I just went and read https://bugzilla.redhat.com/show_bug.cgi?id=1381997 and actually seems to me that sshd behavior is wrong, here. I agree with the S6 school of thought, i.e. that PID files are an abomination and that there should always be a chain of supervision. systemd is capable of doing that just fine. The described sshd behavior (re-execing in the existing daemon and then forking) can only work on a dumb init system that doesn't track child processes. PID files are always a race condition and should never be part of any service detection.
That said, there are dozens of ways to fix this and it really seems like RedHat chose the worst one. They could have patched sshd in the other various ways listed in that ticket, or even just patch it to exit on SIGHUP and let systemd re-launch it.
I'm not the type to go out of my way to defend systemd and their design choices. I'm just saying the severity of this scenario of a tainted library transcends some of the legit design criticisms. If you can trojan liblzma you can probably do some serious damage without systemd or sshd.
Of course you can trojan other ways, but that can only be said, in this thread, in defense of systemd.
After all, what you're saying is and has always been the case! It's like saying "Well, Ford had a design flaw in this Pinto, and sure 20 people died, but... like, cars have design flaws from time to time, so an accident like this would've happened eventually anyhow! Oh well!"

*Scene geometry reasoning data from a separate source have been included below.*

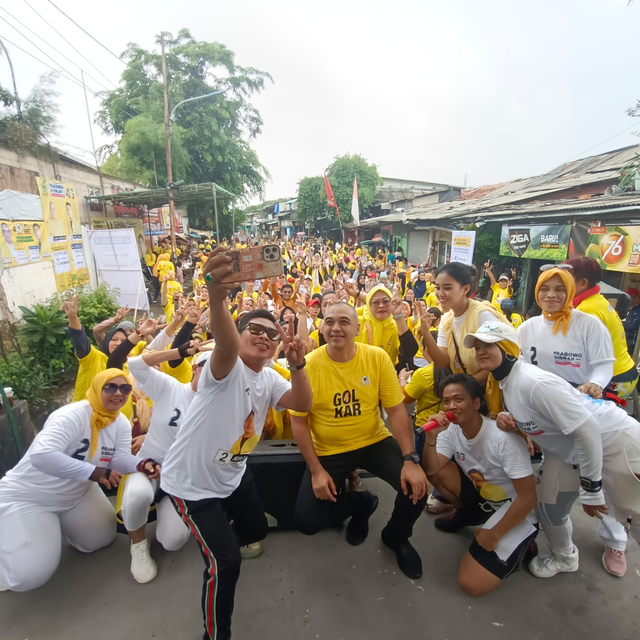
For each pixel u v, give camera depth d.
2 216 7.70
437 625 2.14
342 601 2.28
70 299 3.16
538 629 2.12
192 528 1.96
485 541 2.30
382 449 2.58
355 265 15.88
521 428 2.26
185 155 24.44
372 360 2.51
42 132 9.28
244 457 2.08
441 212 15.77
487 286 12.30
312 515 2.41
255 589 2.36
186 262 17.98
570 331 2.64
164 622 2.16
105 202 14.45
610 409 2.29
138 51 27.72
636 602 2.28
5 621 2.16
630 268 6.52
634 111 4.95
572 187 11.83
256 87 31.02
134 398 3.15
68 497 2.39
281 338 1.99
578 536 2.77
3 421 3.15
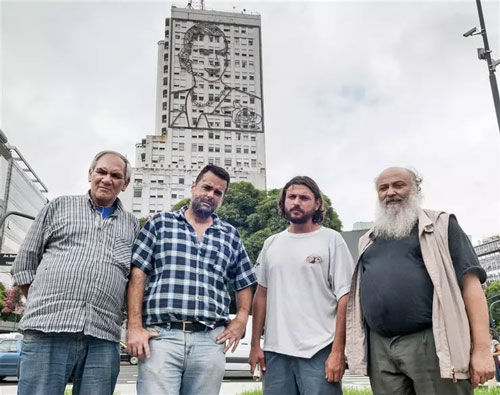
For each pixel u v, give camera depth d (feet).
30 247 10.14
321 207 12.60
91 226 10.36
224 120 327.47
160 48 351.25
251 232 129.70
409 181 10.80
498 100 29.91
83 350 9.61
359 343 10.42
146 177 275.39
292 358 11.17
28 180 255.50
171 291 10.38
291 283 11.64
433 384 9.16
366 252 10.86
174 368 9.99
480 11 31.19
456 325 9.09
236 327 11.02
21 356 9.52
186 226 11.24
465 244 9.78
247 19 357.82
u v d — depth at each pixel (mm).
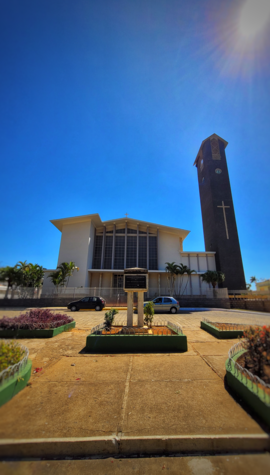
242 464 2539
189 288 35500
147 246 37844
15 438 2770
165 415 3256
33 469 2520
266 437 2762
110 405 3521
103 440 2775
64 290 27609
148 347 6359
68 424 3047
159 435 2844
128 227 39469
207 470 2475
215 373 4738
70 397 3754
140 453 2725
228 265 39312
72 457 2680
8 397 3613
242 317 15008
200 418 3178
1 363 3830
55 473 2479
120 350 6328
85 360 5562
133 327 8242
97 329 7664
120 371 4855
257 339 4246
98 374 4699
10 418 3150
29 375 4391
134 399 3699
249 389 3477
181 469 2516
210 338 7941
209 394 3857
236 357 5016
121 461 2641
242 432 2863
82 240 34906
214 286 34438
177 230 38469
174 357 5762
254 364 4285
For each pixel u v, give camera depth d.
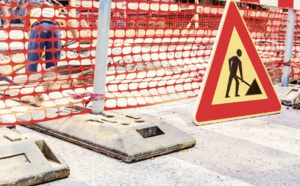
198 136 2.68
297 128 2.99
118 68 6.00
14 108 3.34
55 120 2.64
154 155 2.21
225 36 2.84
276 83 4.71
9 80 4.39
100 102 2.70
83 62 5.47
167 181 1.89
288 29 4.13
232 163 2.17
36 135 2.09
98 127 2.36
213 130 2.85
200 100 2.75
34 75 4.34
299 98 3.94
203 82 2.76
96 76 2.68
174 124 3.00
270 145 2.53
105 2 2.58
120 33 7.34
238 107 3.00
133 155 2.10
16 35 7.50
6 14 4.18
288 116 3.38
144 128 2.35
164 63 6.41
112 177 1.92
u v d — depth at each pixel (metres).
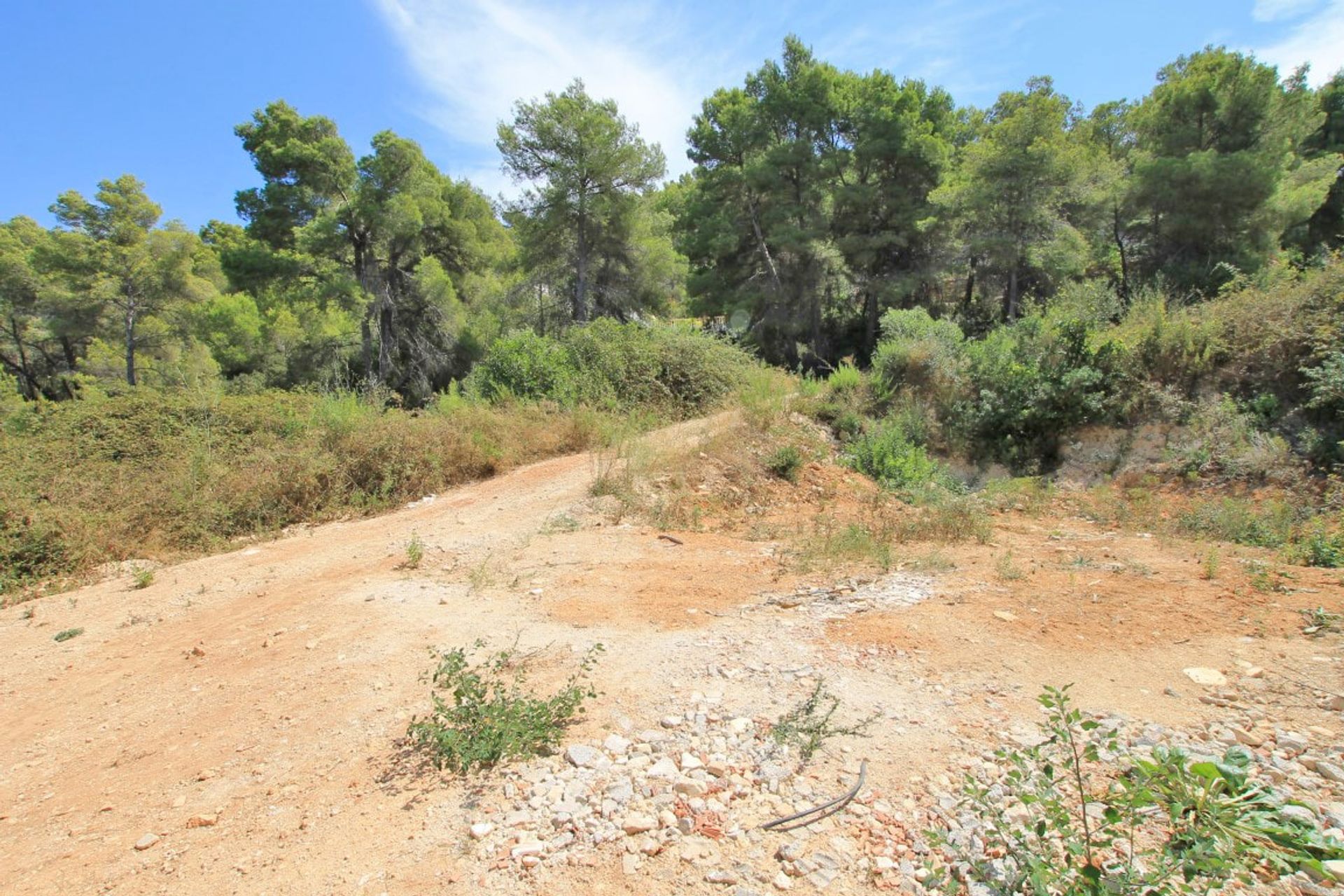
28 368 34.78
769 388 12.04
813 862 2.25
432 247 27.47
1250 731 2.78
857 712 3.12
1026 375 10.26
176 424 10.74
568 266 24.42
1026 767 2.56
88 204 27.77
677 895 2.15
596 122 21.83
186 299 30.14
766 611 4.41
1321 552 4.99
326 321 23.30
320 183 23.61
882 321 14.76
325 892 2.29
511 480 9.24
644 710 3.26
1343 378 7.66
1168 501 7.98
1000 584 4.67
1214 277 18.25
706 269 27.80
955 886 1.98
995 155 19.73
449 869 2.34
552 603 4.79
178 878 2.46
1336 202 24.42
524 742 2.95
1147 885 1.91
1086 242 21.16
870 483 9.49
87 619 5.81
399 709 3.51
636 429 10.57
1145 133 22.67
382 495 9.16
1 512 7.37
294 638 4.63
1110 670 3.36
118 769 3.38
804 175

It doesn't jive in this context.
Directly speaking to this point, patched ssh was chosen for a reason. It was the lowest hanging fruit, with the greatest reward. Your speculation about other targets isn't unwarranted, but at the same time, entirely unvalidated.
Why to avoid this? Well, it is adding more systemd-specific bits and new build dependency to something that always worked well under other inits without any problems for years.
They chose the worst solution to a problem that had multiple better solutions because of a pre-existing patch was the easiest path forward. That’s exactly what I’m talking about.
What a complete failure of an init system's job, and the patch was applied due to systemd not resolving the issue in another way.
This is the problem with systemd. Way, way way too much complexity.